A team from Gwangju Institute of Science and Technology (GIST) call their invention the “Janus emitter,” or JET. It’s made of a stack of quartz, silver, and thin layers of a silicone polymer called polydimethylsiloxane.
The study reports that each side of the JET uses unique properties to passively cool enclosed spaces. The bottom absorbs a wide range of thermal radiation from tight spaces, like a hot car, and expels the energy back into the atmosphere from the top side.
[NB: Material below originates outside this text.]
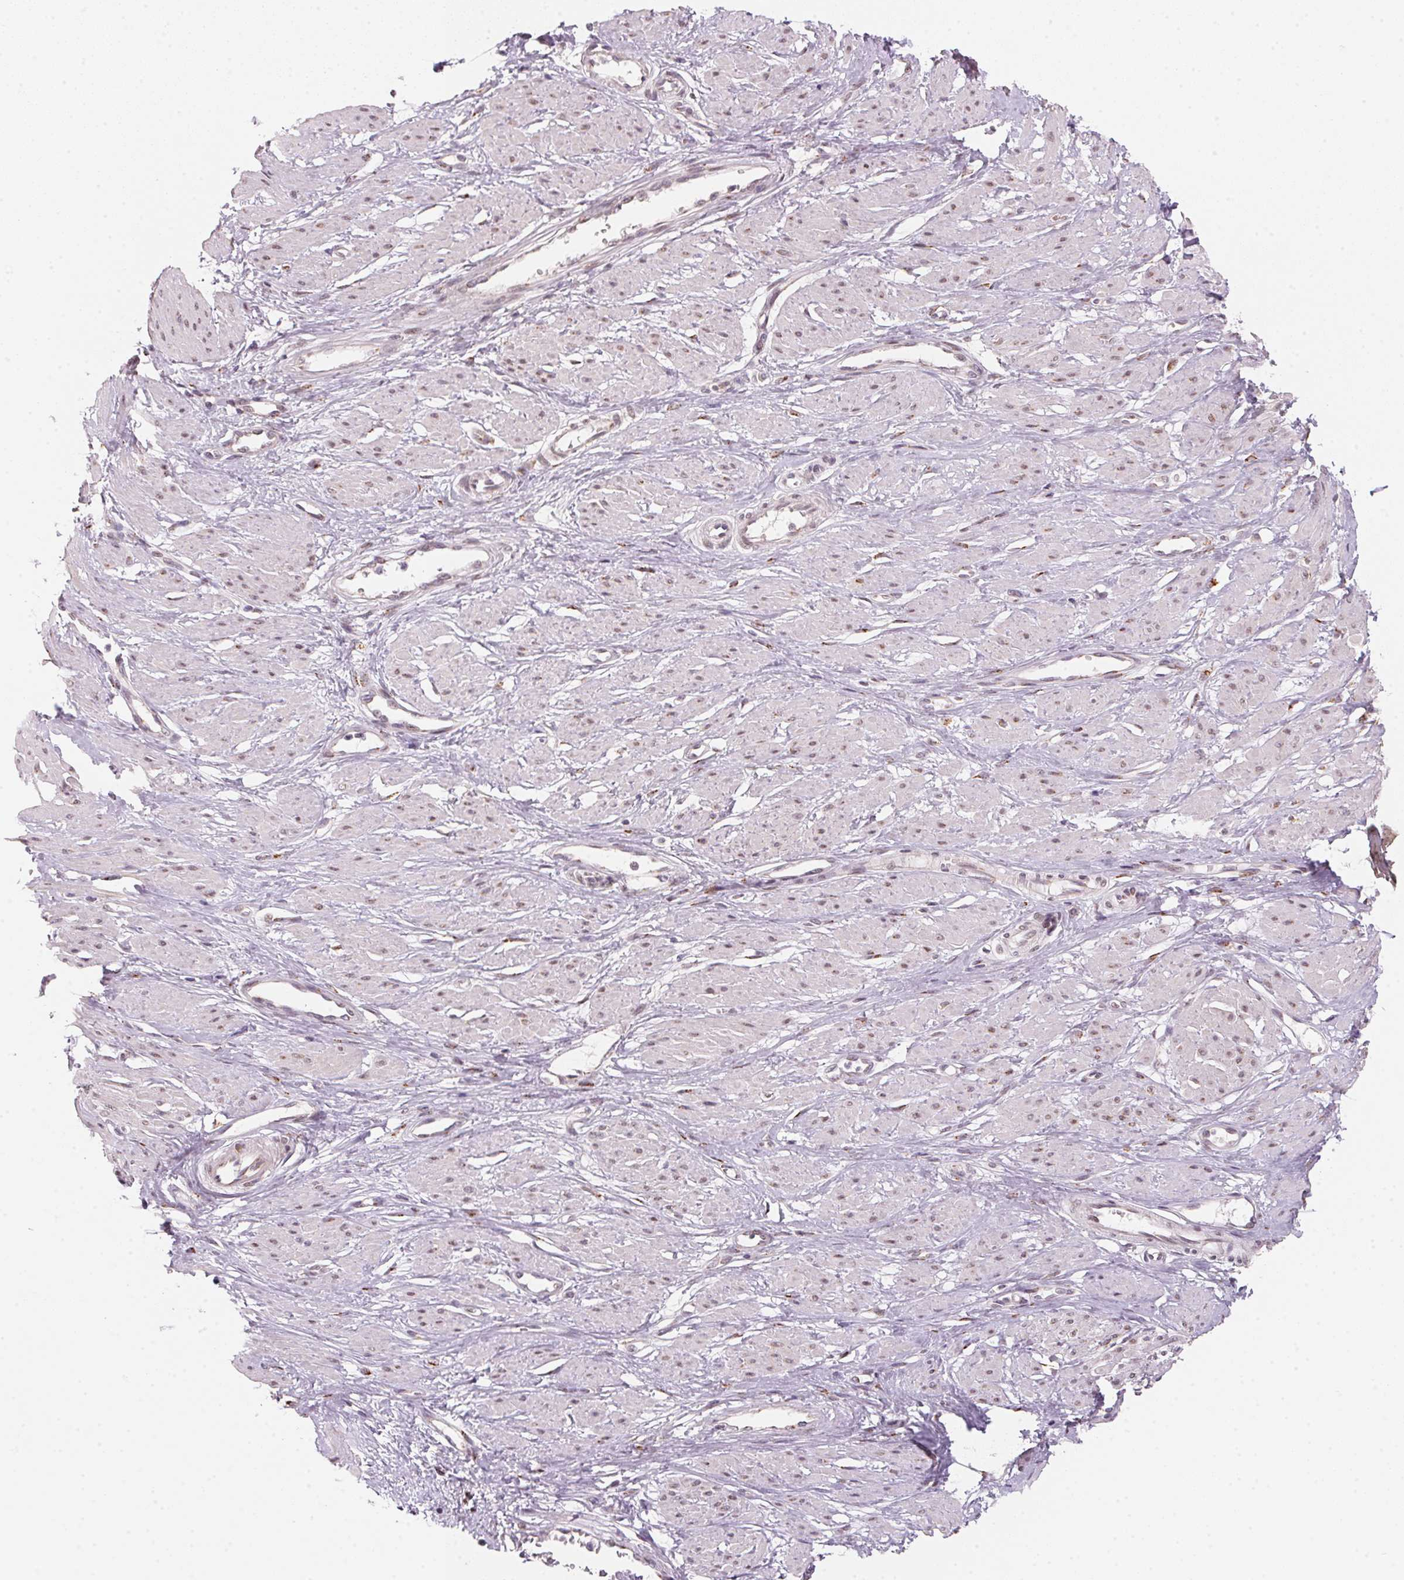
{"staining": {"intensity": "weak", "quantity": "25%-75%", "location": "nuclear"}, "tissue": "smooth muscle", "cell_type": "Smooth muscle cells", "image_type": "normal", "snomed": [{"axis": "morphology", "description": "Normal tissue, NOS"}, {"axis": "topography", "description": "Smooth muscle"}, {"axis": "topography", "description": "Uterus"}], "caption": "Immunohistochemical staining of unremarkable human smooth muscle demonstrates 25%-75% levels of weak nuclear protein expression in about 25%-75% of smooth muscle cells. The staining is performed using DAB (3,3'-diaminobenzidine) brown chromogen to label protein expression. The nuclei are counter-stained blue using hematoxylin.", "gene": "RAB22A", "patient": {"sex": "female", "age": 39}}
“By separating the radiation characteristics from the upper and lower surfaces based on metallic silver (Ag) that strongly reflects sunlight (more than 90%), the lower surface absorbs heat in a closed space and releases the absorbed heat through the upper surface. This is why it was named the Janus emitter after Janus, the god of two faces in Roman mythology,” study authors write in a press release.
How hot can it get inside a car?
When it comes to hot (and potentially deadly) car interiors, researchers say sunlight easily passes through a vehicle’s windows. The problem with this thermal radiation is once it’s in, it can’t get back out. This creates a “greenhouse effect” inside the car which can drive temperatures as high as 180 degrees Fahrenheit. For the elderly and young children, this puts them at extreme risk for heatstroke and hyperthermia.
Without the need for electricity, the Korean team says the Janus emitter can lower the temperature inside a vehicle by over seven degrees Fahrenheit. They add that their device may be the starting point for manufacturers to build vehicle roofs which soak up all this solar radiation and expel it from parked cars.
“Our work is the first to address passive radiative cooling for enclosed spaces, and we hope it creates a ripple effect that bolsters research in this field,” Prof. Young Ming Song says in a media release.
The team adds the Janus emitter is also a sustainable way to keep building interiors and solar cells from overheating.
The study appears in the journal Science Advances.